Par Éric Boniface Tchouakeu
Dans sa correspondance, Maurice Kamto est lapidaire : « Je vous informe par la présente, que dans l’intérêt supérieur de notre parti, de ses nombreux militants et sympathisants, et du peuple du changement en général, j’ai décidé de démissionner des fonctions de Président national du MRC. Cette décision prend effet à compter de ce jour ».Aucun détail supplémentaire sur les motivations de l’un des principaux opposants au Président Paul Biya.
C’est la lettre de démission de Mamadou Yacouba Mota, intervenue dans la foulée, qui apporte davantage d’indices. Le désormais ex premier Vice-Président évoque une décision « murement réfléchie dictée exclusivement par l’intérêt supérieur du MRC ». Face à « l’acharnement et à l’oppression qu’exerce le régime » à son endroit, il estime indispensable de faire « un choix de responsabilité ».
« Si ma modeste personne doit servir de prétexte ou de cible pour fragiliser les activités, ou bloquer la marche du MRC, je refuse d’en être l’instrument. En me retirant de cette fonction, je prive le régime d’un sujet de focalisation permettant à notre mouvement de poursuivre ses objectifs », conclut-il.
Cette double démission a surpris plus d’un observateur. Elle intervient après un premier départ de Maurice Kamto en juin 2025, pour se faire investir à la présidentielle du 12 octobre par le Manidem (Mouvement Africain pour la Nouvelle Indépendance et la Démocratie). Après l’invalidation de sa candidature, l’homme officiellement classé deuxième à la présidentielle de 2018 avait fait son retour au MRC et avait été réélu lors d’une convention extraordinaire tenue en visioconférence le 21 décembre 2025, la tenue en présentiel ayant été interdite pour menaces de trouble à l’ordre public.
Un retour contesté en justice par quatre militants depuis exclus, qui ont engagé au moins deux procédures pour contester sa régularité. Le jour même de sa nouvelle démission, le parquet du Tribunal de Première Instance de Yaoundé-Ekounou a d’ailleurs requis l’incompétence du juge, comme plaidé par les avocats du MRC.
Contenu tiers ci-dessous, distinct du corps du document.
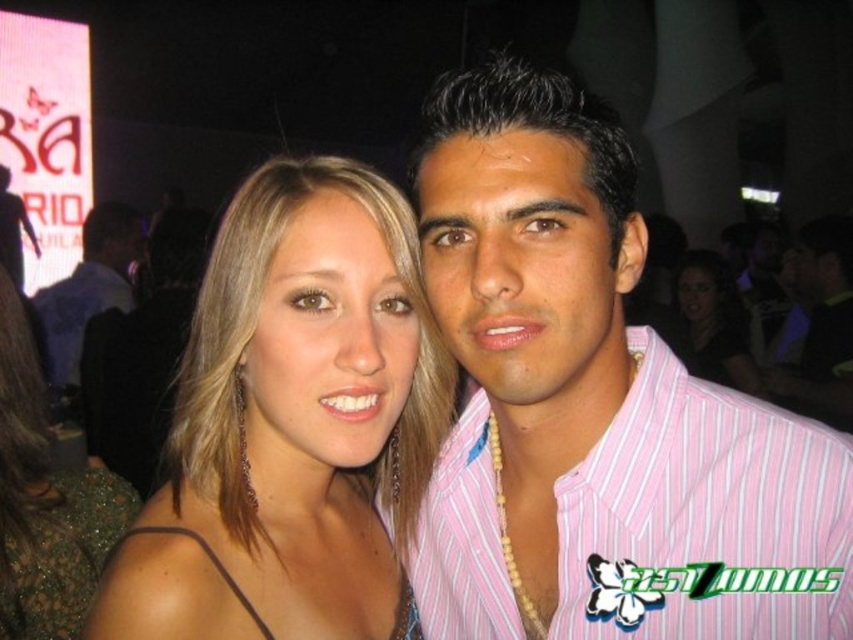
Question: Which object appears closest to the camera in this image?

Choices:
 (A) pink striped shirt at center
 (B) green sequined dress at lower left
 (C) shiny gold earrings at center
 (D) matte black hair at center

Answer: (A)

Question: Which object is positioned closest to the matte black hair at center?

Choices:
 (A) matte black shirt at center
 (B) shiny gold earrings at center

Answer: (A)

Question: Can you confirm if green sequined dress at lower left is bigger than matte black shirt at center?

Choices:
 (A) yes
 (B) no

Answer: (B)

Question: Can you confirm if shiny gold earrings at center is bigger than matte black shirt at center?

Choices:
 (A) yes
 (B) no

Answer: (B)

Question: Is matte black shirt at center thinner than matte black hair at center?

Choices:
 (A) yes
 (B) no

Answer: (B)

Question: Which point is farther to the camera?

Choices:
 (A) pink striped shirt at center
 (B) green sequined dress at lower left

Answer: (B)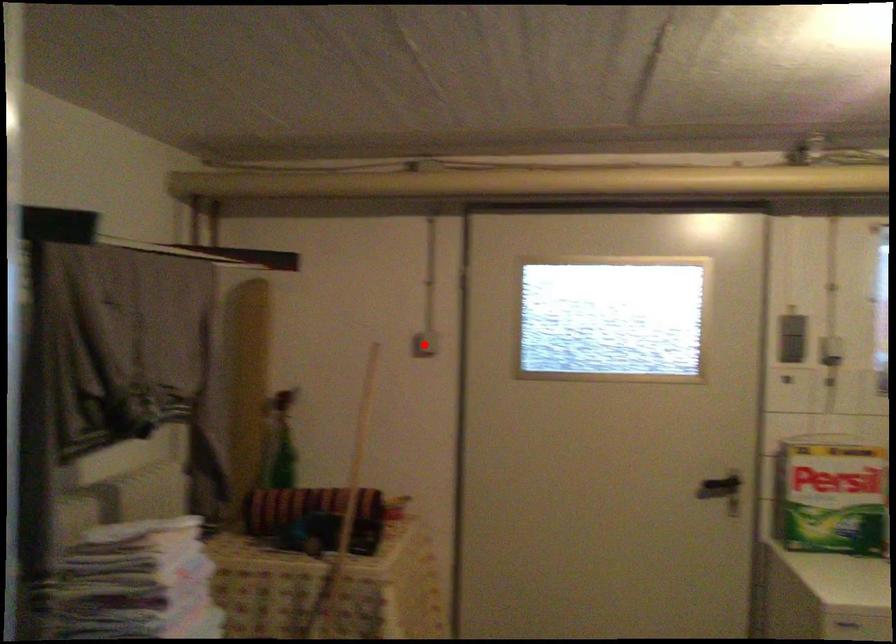
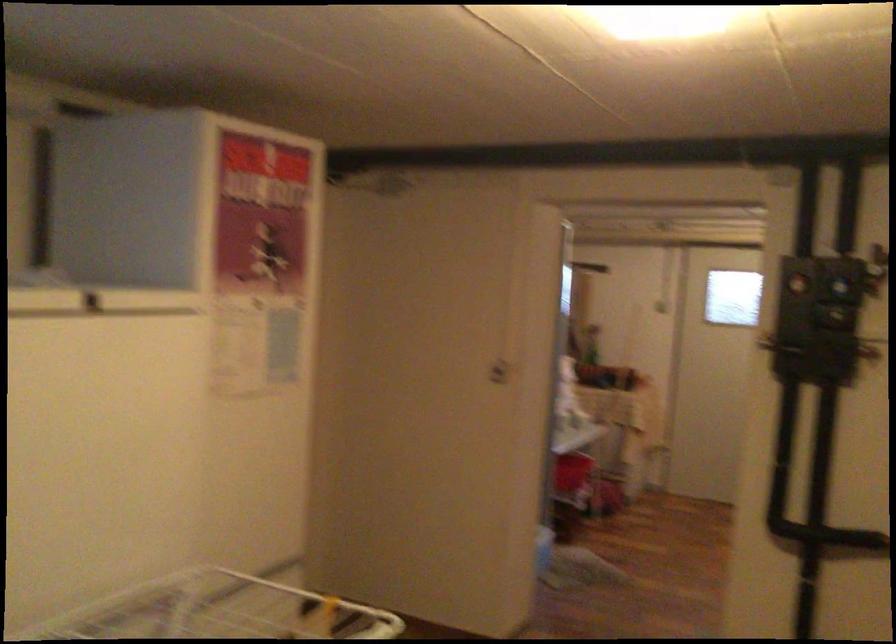
Question: I am providing you with two images of the same scene from different viewpoints. A red point is marked on the first image. Can you still see the location of the red point in image 2?

Choices:
 (A) Yes
 (B) No

Answer: (B)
Autre élément de contexte : fin août 2026, le Ministre de l’Administration territoriale, Paul Atanga Nji, avait indiqué dans une correspondance au Secrétaire Général du MRC qu’il refusait de prendre acte des décisions du congrès de décembre 2025, au motif que la réunion n’avait pas été déclarée auprès de l’autorité administrative.
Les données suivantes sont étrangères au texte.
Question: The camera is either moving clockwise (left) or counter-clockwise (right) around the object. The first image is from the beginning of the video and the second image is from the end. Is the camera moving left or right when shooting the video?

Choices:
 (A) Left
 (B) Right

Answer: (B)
C’est probablement pour lever ces obstacles juridiques à la participation du MRC aux prochaines législatives et municipales, théoriquement prévues au premier trimestre 2027 après deux reports, que Maurice Kamto et Mamadou Yacouba Mota se sont retirés. Le MRC apparaît en effet comme le probable challenger numéro un du parti au pouvoir lors de ces échéances selon plusieurs analystes, d’autant que l’ancien ministre Issa Tchiroma Bakary, officiellement classé 2ème à la dernière présidentielle mais qui continue de revendiquer la victoire, a annoncé que son parti boycottera le scrutin.
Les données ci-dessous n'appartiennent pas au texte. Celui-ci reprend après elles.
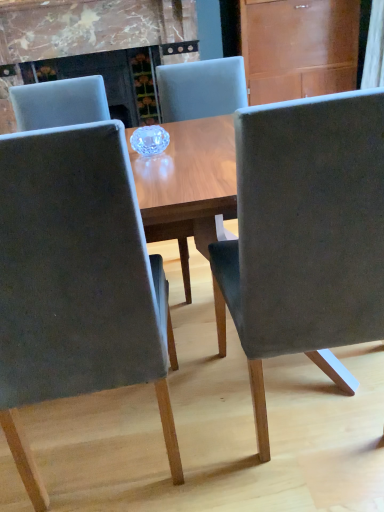
The width and height of the screenshot is (384, 512). Identify the location of velvet gray chair at center, placed as the third chair when sorted from right to left. (77, 281).

Image resolution: width=384 pixels, height=512 pixels. What do you see at coordinates (298, 35) in the screenshot?
I see `wooden at upper right` at bounding box center [298, 35].

You are a GUI agent. You are given a task and a screenshot of the screen. Output one action in this format:
    pyautogui.click(x=<x>, y=<y>)
    Task: Click on the suede-like gray chair at center, marked as the third chair in a left-to-right arrangement
    
    Given the screenshot: What is the action you would take?
    pyautogui.click(x=306, y=234)

Is suede-like gray chair at center, marked as the third chair in a left-to-right arrangement, facing towards suede-like gray chair at center, the second chair when ordered from left to right?

Yes.

Based on the photo, is suede-like gray chair at center, arranged as the 1th chair when viewed from the right, next to suede-like gray chair at center, placed as the 2th chair when sorted from right to left?

No, suede-like gray chair at center, arranged as the 1th chair when viewed from the right, is not next to suede-like gray chair at center, placed as the 2th chair when sorted from right to left.

From the image's perspective, which one is positioned lower, suede-like gray chair at center, arranged as the 1th chair when viewed from the right, or suede-like gray chair at center, placed as the 2th chair when sorted from right to left?

suede-like gray chair at center, arranged as the 1th chair when viewed from the right, is shown below in the image.

Is suede-like gray chair at center, marked as the third chair in a left-to-right arrangement, wider than suede-like gray chair at center, the second chair when ordered from left to right?

Incorrect, the width of suede-like gray chair at center, marked as the third chair in a left-to-right arrangement, does not surpass that of suede-like gray chair at center, the second chair when ordered from left to right.

Consider the image. Does wooden at upper right come in front of suede-like gray chair at center, placed as the 2th chair when sorted from right to left?

No, it is behind suede-like gray chair at center, placed as the 2th chair when sorted from right to left.

Considering the relative sizes of wooden at upper right and suede-like gray chair at center, placed as the 2th chair when sorted from right to left, in the image provided, is wooden at upper right smaller than suede-like gray chair at center, placed as the 2th chair when sorted from right to left,?

Incorrect, wooden at upper right is not smaller in size than suede-like gray chair at center, placed as the 2th chair when sorted from right to left.

In the scene shown: From the image's perspective, is wooden at upper right above suede-like gray chair at center, the second chair when ordered from left to right?

Correct, wooden at upper right appears higher than suede-like gray chair at center, the second chair when ordered from left to right, in the image.

From the wooden at upper right, count the 2nd chair to the left and point to it. Please provide its 2D coordinates.

[(201, 88)]

Based on their positions, is suede-like gray chair at center, placed as the 2th chair when sorted from right to left, located to the left or right of velvet gray chair at center, the first chair from the left?

suede-like gray chair at center, placed as the 2th chair when sorted from right to left, is to the right of velvet gray chair at center, the first chair from the left.

Considering the sizes of objects suede-like gray chair at center, placed as the 2th chair when sorted from right to left, and velvet gray chair at center, placed as the third chair when sorted from right to left, in the image provided, who is smaller, suede-like gray chair at center, placed as the 2th chair when sorted from right to left, or velvet gray chair at center, placed as the third chair when sorted from right to left,?

Smaller between the two is velvet gray chair at center, placed as the third chair when sorted from right to left.

Which is in front, point (236, 103) or point (103, 306)?

The point (103, 306) is closer.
Réuni en session extraordinaire le 08 septembre au siège du parti, le Directoire du MRC a pris acte des deux démissions et convoqué, conformément aux textes, une convention extraordinaire le 10 octobre 2026 pour élire le Président et le premier Vice-Président. Rien n’indique à ce stade si Maurice Kamto, qui demeure militant du parti et n’a pas annoncé la fin de sa carrière politique, briguera à nouveau la présidence.
Quoi qu’il en soit, de par son charisme construit au fil du temps, il demeure l’atout majeur du MRC sur la scène politique nationale. Sans lui, l’organisation perdrait une bonne partie de son influence actuelle.
Une réalité qui n’est pas propre au MRC. A l’observation, ce sont davantage les leaders que les idéologies qui donnent leur poids aux différents partis politiques au Cameroun. Même le Rassemblement Démocratique du Peuple Camerounais (RDPC), au pouvoir depuis toujours et dirigé par le Président Paul Biya, n’échappe pas à cette réalité.